Give back, word for word, every line of the records below from the very first line up to and including the line with "common name: Brown nonea".

-- START Extracted information --

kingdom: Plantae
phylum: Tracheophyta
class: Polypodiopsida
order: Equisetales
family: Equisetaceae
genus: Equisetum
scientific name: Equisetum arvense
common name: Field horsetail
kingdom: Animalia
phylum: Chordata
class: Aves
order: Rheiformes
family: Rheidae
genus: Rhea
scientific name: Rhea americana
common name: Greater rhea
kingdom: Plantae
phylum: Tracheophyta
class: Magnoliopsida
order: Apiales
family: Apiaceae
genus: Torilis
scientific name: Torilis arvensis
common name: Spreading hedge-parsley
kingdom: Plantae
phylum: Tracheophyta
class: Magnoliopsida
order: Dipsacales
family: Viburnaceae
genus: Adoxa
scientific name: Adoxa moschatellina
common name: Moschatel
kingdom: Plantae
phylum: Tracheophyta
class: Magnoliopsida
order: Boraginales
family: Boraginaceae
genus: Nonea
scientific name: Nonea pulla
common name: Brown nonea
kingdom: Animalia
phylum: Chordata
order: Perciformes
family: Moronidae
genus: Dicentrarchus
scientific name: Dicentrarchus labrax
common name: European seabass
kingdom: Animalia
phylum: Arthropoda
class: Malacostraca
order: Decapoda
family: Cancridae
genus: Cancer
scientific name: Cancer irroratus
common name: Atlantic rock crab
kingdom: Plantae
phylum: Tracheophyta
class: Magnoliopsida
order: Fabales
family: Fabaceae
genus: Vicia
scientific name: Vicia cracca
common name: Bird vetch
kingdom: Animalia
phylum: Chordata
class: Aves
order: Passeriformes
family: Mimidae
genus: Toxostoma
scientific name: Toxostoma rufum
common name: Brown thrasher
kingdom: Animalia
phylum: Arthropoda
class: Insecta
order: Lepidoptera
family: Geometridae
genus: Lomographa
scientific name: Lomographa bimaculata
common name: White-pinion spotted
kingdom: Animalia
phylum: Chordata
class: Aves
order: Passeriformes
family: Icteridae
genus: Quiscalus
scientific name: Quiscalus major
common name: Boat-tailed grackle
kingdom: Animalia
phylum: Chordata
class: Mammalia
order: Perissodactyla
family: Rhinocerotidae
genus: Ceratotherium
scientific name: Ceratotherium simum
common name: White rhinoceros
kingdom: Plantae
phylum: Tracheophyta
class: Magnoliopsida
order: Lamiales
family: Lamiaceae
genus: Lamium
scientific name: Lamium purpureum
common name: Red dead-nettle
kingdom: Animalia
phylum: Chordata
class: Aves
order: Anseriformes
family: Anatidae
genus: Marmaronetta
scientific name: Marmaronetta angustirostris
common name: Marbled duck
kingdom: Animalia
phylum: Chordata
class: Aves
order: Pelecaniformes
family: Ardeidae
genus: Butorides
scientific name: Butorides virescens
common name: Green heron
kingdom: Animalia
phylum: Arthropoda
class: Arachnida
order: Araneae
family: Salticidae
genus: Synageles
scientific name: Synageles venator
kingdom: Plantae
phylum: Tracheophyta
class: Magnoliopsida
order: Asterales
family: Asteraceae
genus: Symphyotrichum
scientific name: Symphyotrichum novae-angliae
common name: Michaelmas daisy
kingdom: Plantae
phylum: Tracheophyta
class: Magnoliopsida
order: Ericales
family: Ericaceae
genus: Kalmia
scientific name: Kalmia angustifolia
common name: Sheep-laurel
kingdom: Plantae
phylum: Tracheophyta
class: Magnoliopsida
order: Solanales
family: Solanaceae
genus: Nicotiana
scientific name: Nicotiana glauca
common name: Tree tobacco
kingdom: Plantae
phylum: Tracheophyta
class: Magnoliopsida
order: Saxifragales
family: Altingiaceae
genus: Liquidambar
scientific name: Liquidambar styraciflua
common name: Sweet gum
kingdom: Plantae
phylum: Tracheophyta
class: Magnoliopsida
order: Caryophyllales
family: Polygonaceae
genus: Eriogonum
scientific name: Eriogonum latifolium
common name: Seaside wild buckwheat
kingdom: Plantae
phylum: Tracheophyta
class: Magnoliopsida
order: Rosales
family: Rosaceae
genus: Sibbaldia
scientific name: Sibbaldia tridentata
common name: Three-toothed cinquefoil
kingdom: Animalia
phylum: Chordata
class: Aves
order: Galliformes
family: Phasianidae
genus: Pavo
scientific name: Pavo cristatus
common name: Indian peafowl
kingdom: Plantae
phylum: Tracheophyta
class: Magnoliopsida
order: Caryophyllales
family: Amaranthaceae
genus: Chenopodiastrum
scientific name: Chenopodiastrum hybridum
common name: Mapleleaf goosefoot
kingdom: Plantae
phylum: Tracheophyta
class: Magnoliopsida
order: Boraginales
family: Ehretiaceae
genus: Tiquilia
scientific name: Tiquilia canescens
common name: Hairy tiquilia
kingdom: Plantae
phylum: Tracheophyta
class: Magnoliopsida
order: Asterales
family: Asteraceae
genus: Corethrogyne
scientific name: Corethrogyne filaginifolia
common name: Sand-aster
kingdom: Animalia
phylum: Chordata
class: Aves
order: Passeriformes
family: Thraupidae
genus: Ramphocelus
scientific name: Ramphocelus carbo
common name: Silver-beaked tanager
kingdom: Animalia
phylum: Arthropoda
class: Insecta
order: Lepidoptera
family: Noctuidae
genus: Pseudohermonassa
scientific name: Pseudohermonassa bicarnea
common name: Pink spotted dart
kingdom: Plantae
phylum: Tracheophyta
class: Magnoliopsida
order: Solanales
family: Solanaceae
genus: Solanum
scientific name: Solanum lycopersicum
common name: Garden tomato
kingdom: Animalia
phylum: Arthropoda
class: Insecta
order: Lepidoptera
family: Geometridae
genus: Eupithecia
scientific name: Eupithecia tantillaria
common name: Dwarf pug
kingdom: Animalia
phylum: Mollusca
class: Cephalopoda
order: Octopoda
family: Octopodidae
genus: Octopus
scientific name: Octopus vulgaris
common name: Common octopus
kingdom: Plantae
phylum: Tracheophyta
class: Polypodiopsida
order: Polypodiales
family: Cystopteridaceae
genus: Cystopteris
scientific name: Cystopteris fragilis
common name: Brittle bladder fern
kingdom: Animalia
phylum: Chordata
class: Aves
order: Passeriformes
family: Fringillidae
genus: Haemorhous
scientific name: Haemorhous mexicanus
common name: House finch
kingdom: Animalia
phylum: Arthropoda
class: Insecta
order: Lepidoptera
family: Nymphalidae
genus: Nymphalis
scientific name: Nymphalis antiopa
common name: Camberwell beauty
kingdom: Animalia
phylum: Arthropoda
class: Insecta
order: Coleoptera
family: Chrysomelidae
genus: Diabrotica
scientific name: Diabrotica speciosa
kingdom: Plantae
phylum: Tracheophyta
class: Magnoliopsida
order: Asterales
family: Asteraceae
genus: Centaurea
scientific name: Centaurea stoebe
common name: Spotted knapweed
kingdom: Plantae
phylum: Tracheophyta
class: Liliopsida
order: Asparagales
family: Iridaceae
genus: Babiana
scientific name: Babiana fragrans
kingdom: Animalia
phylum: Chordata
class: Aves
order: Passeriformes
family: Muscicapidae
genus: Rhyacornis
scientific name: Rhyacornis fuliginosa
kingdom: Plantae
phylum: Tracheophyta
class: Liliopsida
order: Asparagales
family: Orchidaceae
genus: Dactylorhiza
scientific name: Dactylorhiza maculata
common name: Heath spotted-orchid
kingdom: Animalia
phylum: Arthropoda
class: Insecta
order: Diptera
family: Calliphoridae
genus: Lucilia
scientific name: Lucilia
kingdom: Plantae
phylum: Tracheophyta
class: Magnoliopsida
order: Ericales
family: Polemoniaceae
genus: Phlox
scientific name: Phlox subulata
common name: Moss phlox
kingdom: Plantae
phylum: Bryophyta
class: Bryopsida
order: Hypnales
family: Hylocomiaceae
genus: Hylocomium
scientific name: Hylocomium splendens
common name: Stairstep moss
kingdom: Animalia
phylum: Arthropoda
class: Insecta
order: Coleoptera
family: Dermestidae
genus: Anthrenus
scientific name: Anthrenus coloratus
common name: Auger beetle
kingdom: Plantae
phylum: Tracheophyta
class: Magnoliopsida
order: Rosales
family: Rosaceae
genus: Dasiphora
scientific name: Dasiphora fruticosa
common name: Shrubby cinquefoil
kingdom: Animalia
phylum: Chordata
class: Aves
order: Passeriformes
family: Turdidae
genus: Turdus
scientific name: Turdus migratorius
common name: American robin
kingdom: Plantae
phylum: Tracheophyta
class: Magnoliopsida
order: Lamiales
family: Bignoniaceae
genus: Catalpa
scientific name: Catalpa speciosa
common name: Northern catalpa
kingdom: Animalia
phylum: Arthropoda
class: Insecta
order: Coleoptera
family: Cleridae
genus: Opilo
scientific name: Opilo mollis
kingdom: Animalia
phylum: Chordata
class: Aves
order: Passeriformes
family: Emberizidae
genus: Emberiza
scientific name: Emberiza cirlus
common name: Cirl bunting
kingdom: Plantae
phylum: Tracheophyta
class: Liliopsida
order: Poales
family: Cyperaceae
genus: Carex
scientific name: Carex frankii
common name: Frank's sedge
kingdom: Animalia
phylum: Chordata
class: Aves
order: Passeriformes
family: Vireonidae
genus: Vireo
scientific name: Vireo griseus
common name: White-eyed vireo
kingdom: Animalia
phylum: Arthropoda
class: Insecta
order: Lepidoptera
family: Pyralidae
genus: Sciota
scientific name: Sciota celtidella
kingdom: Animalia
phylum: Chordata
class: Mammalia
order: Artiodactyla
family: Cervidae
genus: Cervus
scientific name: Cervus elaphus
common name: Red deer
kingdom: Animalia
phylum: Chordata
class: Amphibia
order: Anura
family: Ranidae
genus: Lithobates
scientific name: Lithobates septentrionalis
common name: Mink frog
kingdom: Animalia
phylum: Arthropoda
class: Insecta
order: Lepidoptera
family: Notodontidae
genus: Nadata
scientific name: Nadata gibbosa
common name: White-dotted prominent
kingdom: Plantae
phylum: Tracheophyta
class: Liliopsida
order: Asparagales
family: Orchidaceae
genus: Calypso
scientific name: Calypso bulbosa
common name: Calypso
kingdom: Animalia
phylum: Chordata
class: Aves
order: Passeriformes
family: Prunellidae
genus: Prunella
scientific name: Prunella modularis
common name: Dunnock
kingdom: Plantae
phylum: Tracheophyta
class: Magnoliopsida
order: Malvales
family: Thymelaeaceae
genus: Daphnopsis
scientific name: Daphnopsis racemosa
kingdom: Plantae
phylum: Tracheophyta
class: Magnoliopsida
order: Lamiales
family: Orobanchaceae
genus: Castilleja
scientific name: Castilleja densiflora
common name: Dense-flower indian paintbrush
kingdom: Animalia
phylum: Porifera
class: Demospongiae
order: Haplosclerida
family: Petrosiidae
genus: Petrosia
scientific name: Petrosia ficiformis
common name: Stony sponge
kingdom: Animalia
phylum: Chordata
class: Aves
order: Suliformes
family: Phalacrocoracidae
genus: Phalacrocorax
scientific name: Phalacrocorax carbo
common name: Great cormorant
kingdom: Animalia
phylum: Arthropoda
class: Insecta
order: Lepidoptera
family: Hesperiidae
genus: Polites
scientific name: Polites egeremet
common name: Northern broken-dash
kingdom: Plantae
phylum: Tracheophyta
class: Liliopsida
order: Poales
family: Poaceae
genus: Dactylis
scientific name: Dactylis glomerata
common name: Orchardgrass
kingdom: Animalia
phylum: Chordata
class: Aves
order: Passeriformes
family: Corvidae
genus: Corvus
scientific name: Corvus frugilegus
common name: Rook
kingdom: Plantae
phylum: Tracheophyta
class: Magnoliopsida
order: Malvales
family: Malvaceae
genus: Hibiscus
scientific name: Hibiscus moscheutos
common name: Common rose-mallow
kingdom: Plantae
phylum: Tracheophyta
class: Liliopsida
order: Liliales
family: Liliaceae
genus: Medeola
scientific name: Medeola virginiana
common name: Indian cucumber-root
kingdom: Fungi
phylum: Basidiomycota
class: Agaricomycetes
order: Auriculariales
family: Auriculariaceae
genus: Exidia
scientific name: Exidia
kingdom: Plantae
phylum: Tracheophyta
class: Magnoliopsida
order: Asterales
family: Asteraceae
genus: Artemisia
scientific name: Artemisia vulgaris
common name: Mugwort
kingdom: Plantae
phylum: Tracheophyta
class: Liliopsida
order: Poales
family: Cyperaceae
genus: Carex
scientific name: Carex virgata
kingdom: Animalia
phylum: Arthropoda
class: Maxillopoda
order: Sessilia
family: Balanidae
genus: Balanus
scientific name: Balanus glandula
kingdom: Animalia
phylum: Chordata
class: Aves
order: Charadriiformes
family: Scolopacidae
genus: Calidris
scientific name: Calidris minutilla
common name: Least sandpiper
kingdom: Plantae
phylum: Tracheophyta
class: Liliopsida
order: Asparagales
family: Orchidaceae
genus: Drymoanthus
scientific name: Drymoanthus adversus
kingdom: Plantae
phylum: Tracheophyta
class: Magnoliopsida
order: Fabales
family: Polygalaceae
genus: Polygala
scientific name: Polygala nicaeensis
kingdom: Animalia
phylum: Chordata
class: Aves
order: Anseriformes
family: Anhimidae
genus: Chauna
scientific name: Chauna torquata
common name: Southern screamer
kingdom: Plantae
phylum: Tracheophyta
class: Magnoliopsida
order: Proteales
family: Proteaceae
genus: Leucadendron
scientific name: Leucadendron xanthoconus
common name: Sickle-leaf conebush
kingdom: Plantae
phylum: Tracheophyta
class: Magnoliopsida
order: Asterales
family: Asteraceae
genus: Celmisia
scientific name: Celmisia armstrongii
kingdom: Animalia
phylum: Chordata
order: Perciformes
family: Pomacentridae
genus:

-- END Extracted information --

Answer for the task:
kingdom: Plantae
phylum: Tracheophyta
class: Polypodiopsida
order: Equisetales
family: Equisetaceae
genus: Equisetum
scientific name: Equisetum arvense
common name: Field horsetail
kingdom: Animalia
phylum: Chordata
class: Aves
order: Rheiformes
family: Rheidae
genus: Rhea
scientific name: Rhea americana
common name: Greater rhea
kingdom: Plantae
phylum: Tracheophyta
class: Magnoliopsida
order: Apiales
family: Apiaceae
genus: Torilis
scientific name: Torilis arvensis
common name: Spreading hedge-parsley
kingdom: Plantae
phylum: Tracheophyta
class: Magnoliopsida
order: Dipsacales
family: Viburnaceae
genus: Adoxa
scientific name: Adoxa moschatellina
common name: Moschatel
kingdom: Plantae
phylum: Tracheophyta
class: Magnoliopsida
order: Boraginales
family: Boraginaceae
genus: Nonea
scientific name: Nonea pulla
common name: Brown nonea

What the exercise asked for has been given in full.